-- Dataset follows --
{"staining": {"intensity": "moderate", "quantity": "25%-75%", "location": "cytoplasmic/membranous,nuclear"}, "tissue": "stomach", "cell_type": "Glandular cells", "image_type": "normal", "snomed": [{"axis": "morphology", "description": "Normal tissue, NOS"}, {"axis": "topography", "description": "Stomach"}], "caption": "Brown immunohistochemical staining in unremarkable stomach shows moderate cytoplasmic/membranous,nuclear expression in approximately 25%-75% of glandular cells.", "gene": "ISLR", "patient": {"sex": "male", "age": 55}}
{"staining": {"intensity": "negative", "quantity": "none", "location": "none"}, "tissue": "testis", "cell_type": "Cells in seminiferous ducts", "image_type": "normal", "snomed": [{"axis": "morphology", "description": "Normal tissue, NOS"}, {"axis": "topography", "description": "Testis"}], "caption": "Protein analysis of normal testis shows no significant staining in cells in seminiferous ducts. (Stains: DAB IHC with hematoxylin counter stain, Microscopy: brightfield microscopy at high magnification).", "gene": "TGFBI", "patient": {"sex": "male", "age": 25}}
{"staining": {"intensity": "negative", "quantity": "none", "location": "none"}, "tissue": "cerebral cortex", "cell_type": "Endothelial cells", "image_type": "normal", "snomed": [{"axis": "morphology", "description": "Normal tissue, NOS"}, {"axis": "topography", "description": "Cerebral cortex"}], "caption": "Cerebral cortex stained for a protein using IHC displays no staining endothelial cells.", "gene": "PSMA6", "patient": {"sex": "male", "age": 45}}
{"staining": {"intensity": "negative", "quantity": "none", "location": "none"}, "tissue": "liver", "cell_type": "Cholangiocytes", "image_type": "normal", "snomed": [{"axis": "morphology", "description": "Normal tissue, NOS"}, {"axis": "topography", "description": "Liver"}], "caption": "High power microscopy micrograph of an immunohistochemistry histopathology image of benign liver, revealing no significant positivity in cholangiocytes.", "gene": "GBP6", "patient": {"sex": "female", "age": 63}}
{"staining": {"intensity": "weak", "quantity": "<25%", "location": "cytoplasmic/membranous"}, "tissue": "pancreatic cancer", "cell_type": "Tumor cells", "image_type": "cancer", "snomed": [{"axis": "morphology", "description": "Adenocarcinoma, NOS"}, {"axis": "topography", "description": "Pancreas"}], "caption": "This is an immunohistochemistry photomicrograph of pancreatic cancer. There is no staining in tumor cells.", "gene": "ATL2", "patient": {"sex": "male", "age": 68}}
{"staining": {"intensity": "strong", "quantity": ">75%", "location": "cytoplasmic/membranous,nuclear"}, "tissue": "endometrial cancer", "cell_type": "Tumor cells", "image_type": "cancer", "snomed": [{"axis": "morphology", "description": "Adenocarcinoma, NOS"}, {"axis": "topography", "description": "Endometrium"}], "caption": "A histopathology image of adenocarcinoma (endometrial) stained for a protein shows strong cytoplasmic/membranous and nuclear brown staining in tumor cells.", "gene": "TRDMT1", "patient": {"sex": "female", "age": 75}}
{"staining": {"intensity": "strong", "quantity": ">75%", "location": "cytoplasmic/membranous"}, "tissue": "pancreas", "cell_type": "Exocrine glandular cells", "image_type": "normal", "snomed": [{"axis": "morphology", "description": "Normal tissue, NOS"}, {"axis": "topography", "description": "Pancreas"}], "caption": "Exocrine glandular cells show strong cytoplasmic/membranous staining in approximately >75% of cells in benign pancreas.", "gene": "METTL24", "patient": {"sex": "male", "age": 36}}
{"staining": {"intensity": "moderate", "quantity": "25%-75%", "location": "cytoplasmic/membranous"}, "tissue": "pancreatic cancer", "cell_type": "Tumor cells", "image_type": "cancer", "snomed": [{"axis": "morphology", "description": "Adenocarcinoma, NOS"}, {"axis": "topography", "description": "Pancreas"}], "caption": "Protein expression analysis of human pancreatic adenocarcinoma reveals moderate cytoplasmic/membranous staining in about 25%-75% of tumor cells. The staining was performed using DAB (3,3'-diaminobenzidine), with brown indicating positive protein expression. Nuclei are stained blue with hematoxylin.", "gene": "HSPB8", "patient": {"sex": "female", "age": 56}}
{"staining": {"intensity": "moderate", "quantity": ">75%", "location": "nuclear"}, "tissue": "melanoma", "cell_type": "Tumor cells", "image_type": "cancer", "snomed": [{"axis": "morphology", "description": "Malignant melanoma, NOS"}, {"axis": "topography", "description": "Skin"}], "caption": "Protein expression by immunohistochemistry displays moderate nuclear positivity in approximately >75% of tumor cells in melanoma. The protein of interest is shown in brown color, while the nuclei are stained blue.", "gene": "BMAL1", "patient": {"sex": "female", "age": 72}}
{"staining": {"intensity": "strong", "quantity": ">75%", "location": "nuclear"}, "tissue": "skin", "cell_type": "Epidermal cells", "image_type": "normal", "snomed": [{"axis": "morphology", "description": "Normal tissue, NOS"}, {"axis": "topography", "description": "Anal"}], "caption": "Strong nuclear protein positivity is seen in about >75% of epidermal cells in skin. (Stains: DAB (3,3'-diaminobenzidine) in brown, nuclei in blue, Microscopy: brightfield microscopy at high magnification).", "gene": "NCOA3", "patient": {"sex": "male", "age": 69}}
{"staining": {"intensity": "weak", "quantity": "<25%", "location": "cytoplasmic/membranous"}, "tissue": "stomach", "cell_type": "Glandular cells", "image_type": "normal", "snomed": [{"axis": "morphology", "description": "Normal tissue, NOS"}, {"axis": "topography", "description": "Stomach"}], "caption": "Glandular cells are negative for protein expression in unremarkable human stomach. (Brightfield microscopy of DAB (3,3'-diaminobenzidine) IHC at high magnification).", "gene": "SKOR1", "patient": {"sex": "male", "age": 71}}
-- Dataset concluded --
Exercise goal: Reproduce the full set of records precisely.

Your response:
{"staining": {"intensity": "moderate", "quantity": "25%-75%", "location": "cytoplasmic/membranous,nuclear"}, "tissue": "stomach", "cell_type": "Glandular cells", "image_type": "normal", "snomed": [{"axis": "morphology", "description": "Normal tissue, NOS"}, {"axis": "topography", "description": "Stomach"}], "caption": "Brown immunohistochemical staining in unremarkable stomach shows moderate cytoplasmic/membranous,nuclear expression in approximately 25%-75% of glandular cells.", "gene": "ISLR", "patient": {"sex": "male", "age": 55}}
{"staining": {"intensity": "negative", "quantity": "none", "location": "none"}, "tissue": "testis", "cell_type": "Cells in seminiferous ducts", "image_type": "normal", "snomed": [{"axis": "morphology", "description": "Normal tissue, NOS"}, {"axis": "topography", "description": "Testis"}], "caption": "Protein analysis of normal testis shows no significant staining in cells in seminiferous ducts. (Stains: DAB IHC with hematoxylin counter stain, Microscopy: brightfield microscopy at high magnification).", "gene": "TGFBI", "patient": {"sex": "male", "age": 25}}
{"staining": {"intensity": "negative", "quantity": "none", "location": "none"}, "tissue": "cerebral cortex", "cell_type": "Endothelial cells", "image_type": "normal", "snomed": [{"axis": "morphology", "description": "Normal tissue, NOS"}, {"axis": "topography", "description": "Cerebral cortex"}], "caption": "Cerebral cortex stained for a protein using IHC displays no staining endothelial cells.", "gene": "PSMA6", "patient": {"sex": "male", "age": 45}}
{"staining": {"intensity": "negative", "quantity": "none", "location": "none"}, "tissue": "liver", "cell_type": "Cholangiocytes", "image_type": "normal", "snomed": [{"axis": "morphology", "description": "Normal tissue, NOS"}, {"axis": "topography", "description": "Liver"}], "caption": "High power microscopy micrograph of an immunohistochemistry histopathology image of benign liver, revealing no significant positivity in cholangiocytes.", "gene": "GBP6", "patient": {"sex": "female", "age": 63}}
{"staining": {"intensity": "weak", "quantity": "<25%", "location": "cytoplasmic/membranous"}, "tissue": "pancreatic cancer", "cell_type": "Tumor cells", "image_type": "cancer", "snomed": [{"axis": "morphology", "description": "Adenocarcinoma, NOS"}, {"axis": "topography", "description": "Pancreas"}], "caption": "This is an immunohistochemistry photomicrograph of pancreatic cancer. There is no staining in tumor cells.", "gene": "ATL2", "patient": {"sex": "male", "age": 68}}
{"staining": {"intensity": "strong", "quantity": ">75%", "location": "cytoplasmic/membranous,nuclear"}, "tissue": "endometrial cancer", "cell_type": "Tumor cells", "image_type": "cancer", "snomed": [{"axis": "morphology", "description": "Adenocarcinoma, NOS"}, {"axis": "topography", "description": "Endometrium"}], "caption": "A histopathology image of adenocarcinoma (endometrial) stained for a protein shows strong cytoplasmic/membranous and nuclear brown staining in tumor cells.", "gene": "TRDMT1", "patient": {"sex": "female", "age": 75}}
{"staining": {"intensity": "strong", "quantity": ">75%", "location": "cytoplasmic/membranous"}, "tissue": "pancreas", "cell_type": "Exocrine glandular cells", "image_type": "normal", "snomed": [{"axis": "morphology", "description": "Normal tissue, NOS"}, {"axis": "topography", "description": "Pancreas"}], "caption": "Exocrine glandular cells show strong cytoplasmic/membranous staining in approximately >75% of cells in benign pancreas.", "gene": "METTL24", "patient": {"sex": "male", "age": 36}}
{"staining": {"intensity": "moderate", "quantity": "25%-75%", "location": "cytoplasmic/membranous"}, "tissue": "pancreatic cancer", "cell_type": "Tumor cells", "image_type": "cancer", "snomed": [{"axis": "morphology", "description": "Adenocarcinoma, NOS"}, {"axis": "topography", "description": "Pancreas"}], "caption": "Protein expression analysis of human pancreatic adenocarcinoma reveals moderate cytoplasmic/membranous staining in about 25%-75% of tumor cells. The staining was performed using DAB (3,3'-diaminobenzidine), with brown indicating positive protein expression. Nuclei are stained blue with hematoxylin.", "gene": "HSPB8", "patient": {"sex": "female", "age": 56}}
{"staining": {"intensity": "moderate", "quantity": ">75%", "location": "nuclear"}, "tissue": "melanoma", "cell_type": "Tumor cells", "image_type": "cancer", "snomed": [{"axis": "morphology", "description": "Malignant melanoma, NOS"}, {"axis": "topography", "description": "Skin"}], "caption": "Protein expression by immunohistochemistry displays moderate nuclear positivity in approximately >75% of tumor cells in melanoma. The protein of interest is shown in brown color, while the nuclei are stained blue.", "gene": "BMAL1", "patient": {"sex": "female", "age": 72}}
{"staining": {"intensity": "strong", "quantity": ">75%", "location": "nuclear"}, "tissue": "skin", "cell_type": "Epidermal cells", "image_type": "normal", "snomed": [{"axis": "morphology", "description": "Normal tissue, NOS"}, {"axis": "topography", "description": "Anal"}], "caption": "Strong nuclear protein positivity is seen in about >75% of epidermal cells in skin. (Stains: DAB (3,3'-diaminobenzidine) in brown, nuclei in blue, Microscopy: brightfield microscopy at high magnification).", "gene": "NCOA3", "patient": {"sex": "male", "age": 69}}
{"staining": {"intensity": "weak", "quantity": "<25%", "location": "cytoplasmic/membranous"}, "tissue": "stomach", "cell_type": "Glandular cells", "image_type": "normal", "snomed": [{"axis": "morphology", "description": "Normal tissue, NOS"}, {"axis": "topography", "description": "Stomach"}], "caption": "Glandular cells are negative for protein expression in unremarkable human stomach. (Brightfield microscopy of DAB (3,3'-diaminobenzidine) IHC at high magnification).", "gene": "SKOR1", "patient": {"sex": "male", "age": 71}}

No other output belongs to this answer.